● Information:

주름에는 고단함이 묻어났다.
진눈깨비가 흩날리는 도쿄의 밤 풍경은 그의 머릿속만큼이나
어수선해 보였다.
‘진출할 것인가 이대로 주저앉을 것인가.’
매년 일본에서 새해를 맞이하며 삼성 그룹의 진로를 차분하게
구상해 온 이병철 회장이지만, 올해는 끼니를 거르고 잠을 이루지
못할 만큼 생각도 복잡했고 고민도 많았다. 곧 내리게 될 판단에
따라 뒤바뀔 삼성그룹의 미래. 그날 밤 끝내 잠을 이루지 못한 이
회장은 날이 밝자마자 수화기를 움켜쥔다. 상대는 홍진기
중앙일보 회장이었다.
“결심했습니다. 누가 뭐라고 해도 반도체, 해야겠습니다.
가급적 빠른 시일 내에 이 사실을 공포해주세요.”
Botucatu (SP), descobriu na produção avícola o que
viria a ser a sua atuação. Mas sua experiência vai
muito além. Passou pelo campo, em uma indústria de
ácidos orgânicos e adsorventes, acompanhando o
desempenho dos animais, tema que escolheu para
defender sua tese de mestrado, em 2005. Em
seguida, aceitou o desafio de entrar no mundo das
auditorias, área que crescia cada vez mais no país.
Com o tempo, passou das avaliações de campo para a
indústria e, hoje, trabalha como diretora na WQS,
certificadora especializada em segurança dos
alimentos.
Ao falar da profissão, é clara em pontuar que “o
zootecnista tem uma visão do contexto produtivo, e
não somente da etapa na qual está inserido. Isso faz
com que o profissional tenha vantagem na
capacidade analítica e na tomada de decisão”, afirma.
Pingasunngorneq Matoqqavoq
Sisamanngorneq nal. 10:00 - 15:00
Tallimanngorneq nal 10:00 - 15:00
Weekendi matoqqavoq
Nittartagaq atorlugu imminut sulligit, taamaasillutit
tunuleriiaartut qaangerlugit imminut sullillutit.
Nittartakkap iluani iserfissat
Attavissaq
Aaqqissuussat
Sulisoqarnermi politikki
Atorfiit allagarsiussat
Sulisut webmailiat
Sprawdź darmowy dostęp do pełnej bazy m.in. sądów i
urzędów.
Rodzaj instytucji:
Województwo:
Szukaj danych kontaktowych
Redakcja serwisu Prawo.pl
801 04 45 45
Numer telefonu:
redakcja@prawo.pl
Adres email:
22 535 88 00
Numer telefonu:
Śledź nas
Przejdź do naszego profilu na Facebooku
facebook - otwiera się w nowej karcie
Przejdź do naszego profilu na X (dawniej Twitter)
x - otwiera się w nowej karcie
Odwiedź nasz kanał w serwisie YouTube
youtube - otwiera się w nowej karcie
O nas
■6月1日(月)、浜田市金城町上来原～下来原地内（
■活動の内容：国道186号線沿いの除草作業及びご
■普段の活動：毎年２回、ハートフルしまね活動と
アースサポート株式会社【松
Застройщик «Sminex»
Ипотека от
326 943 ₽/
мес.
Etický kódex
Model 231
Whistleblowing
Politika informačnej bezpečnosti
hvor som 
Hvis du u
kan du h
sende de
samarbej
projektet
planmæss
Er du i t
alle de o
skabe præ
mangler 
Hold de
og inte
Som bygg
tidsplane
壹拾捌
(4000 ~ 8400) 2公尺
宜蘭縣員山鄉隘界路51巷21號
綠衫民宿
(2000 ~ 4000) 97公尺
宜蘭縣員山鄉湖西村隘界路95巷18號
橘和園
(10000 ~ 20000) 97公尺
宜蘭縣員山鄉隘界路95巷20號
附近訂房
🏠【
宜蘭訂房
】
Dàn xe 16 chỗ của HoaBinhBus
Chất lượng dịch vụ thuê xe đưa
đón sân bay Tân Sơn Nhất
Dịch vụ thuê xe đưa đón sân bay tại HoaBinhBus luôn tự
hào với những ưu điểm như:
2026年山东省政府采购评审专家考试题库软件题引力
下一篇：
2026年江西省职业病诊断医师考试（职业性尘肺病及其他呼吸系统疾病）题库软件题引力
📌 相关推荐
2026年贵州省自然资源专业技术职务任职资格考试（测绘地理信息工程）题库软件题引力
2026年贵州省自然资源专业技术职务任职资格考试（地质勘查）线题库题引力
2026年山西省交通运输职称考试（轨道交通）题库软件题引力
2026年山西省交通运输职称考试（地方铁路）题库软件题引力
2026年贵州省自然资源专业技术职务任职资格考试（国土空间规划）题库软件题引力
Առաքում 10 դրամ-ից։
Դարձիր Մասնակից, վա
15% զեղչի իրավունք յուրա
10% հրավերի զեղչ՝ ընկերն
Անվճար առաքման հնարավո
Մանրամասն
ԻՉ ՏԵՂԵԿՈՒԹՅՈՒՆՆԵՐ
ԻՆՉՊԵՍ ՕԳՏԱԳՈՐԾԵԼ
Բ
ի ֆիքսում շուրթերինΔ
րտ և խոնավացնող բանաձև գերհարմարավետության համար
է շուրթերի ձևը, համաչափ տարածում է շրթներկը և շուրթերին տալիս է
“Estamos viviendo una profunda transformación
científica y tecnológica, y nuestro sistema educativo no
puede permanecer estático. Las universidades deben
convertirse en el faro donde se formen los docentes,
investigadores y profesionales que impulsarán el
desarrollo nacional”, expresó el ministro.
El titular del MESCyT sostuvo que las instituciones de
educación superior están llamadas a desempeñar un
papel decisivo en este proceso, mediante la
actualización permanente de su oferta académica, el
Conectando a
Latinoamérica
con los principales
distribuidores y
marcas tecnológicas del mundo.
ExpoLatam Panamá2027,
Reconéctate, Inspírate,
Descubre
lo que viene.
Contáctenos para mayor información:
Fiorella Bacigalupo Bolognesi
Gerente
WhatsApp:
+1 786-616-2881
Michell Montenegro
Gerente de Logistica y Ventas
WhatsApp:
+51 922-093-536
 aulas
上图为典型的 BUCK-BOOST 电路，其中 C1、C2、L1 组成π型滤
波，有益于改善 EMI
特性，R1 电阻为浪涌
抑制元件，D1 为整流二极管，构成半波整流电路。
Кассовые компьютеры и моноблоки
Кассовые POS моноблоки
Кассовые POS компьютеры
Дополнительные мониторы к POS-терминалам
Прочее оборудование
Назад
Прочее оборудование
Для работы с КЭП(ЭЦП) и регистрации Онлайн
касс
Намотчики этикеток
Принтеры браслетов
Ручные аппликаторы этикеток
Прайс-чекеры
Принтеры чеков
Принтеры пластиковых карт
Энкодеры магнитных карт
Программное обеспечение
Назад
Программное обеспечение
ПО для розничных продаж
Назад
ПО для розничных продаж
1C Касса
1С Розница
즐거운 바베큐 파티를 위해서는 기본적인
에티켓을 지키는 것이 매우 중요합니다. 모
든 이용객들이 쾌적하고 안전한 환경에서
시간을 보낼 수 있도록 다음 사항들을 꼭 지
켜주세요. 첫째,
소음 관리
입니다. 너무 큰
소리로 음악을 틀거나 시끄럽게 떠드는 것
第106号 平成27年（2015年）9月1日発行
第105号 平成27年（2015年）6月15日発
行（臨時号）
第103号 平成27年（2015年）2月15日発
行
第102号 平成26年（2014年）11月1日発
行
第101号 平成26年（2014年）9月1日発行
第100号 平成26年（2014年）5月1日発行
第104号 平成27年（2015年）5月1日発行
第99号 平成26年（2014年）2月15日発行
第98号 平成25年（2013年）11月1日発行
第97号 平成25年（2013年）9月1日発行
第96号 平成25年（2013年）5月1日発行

● Assignment:
Reproduce the material above verbatim, from its first line up to and including the line that contains "certificadora especializada em segurança dos".

● Answer section:
주름에는 고단함이 묻어났다.
진눈깨비가 흩날리는 도쿄의 밤 풍경은 그의 머릿속만큼이나
어수선해 보였다.
‘진출할 것인가 이대로 주저앉을 것인가.’
매년 일본에서 새해를 맞이하며 삼성 그룹의 진로를 차분하게
구상해 온 이병철 회장이지만, 올해는 끼니를 거르고 잠을 이루지
못할 만큼 생각도 복잡했고 고민도 많았다. 곧 내리게 될 판단에
따라 뒤바뀔 삼성그룹의 미래. 그날 밤 끝내 잠을 이루지 못한 이
회장은 날이 밝자마자 수화기를 움켜쥔다. 상대는 홍진기
중앙일보 회장이었다.
“결심했습니다. 누가 뭐라고 해도 반도체, 해야겠습니다.
가급적 빠른 시일 내에 이 사실을 공포해주세요.”
Botucatu (SP), descobriu na produção avícola o que
viria a ser a sua atuação. Mas sua experiência vai
muito além. Passou pelo campo, em uma indústria de
ácidos orgânicos e adsorventes, acompanhando o
desempenho dos animais, tema que escolheu para
defender sua tese de mestrado, em 2005. Em
seguida, aceitou o desafio de entrar no mundo das
auditorias, área que crescia cada vez mais no país.
Com o tempo, passou das avaliações de campo para a
indústria e, hoje, trabalha como diretora na WQS,
certificadora especializada em segurança dos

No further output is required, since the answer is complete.